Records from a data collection
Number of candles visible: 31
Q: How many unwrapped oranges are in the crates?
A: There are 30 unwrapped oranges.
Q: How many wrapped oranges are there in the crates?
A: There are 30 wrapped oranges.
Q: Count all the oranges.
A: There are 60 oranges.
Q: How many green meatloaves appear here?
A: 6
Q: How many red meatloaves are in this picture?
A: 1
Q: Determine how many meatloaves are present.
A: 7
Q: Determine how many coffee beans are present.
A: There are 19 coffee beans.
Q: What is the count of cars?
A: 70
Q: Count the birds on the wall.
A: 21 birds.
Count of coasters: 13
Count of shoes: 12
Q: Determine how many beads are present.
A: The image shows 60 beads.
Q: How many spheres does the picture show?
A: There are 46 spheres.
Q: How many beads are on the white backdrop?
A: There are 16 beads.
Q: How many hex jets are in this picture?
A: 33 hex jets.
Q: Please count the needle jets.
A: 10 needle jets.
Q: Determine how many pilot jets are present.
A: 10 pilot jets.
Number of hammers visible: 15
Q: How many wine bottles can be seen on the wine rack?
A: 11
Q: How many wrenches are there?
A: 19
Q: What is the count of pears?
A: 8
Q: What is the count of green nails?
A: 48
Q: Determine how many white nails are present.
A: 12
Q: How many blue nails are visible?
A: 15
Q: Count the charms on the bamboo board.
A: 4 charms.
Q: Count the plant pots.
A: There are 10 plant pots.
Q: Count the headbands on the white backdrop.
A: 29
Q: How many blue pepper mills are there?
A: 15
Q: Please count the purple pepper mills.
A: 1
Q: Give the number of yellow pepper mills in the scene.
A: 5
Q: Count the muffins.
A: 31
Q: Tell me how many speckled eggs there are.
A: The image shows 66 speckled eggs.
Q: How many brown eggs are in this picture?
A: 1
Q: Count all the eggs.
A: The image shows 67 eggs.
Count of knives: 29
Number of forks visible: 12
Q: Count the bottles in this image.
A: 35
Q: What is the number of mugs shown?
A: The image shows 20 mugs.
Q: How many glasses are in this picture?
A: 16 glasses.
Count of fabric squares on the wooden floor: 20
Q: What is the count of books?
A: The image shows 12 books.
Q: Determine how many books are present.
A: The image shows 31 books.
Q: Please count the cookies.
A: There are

## Stated task
Find each line in the records above that contains the word "needle" and copy those lines out in full.

## Worked answer
Q: Please count the needle jets.
A: 10 needle jets.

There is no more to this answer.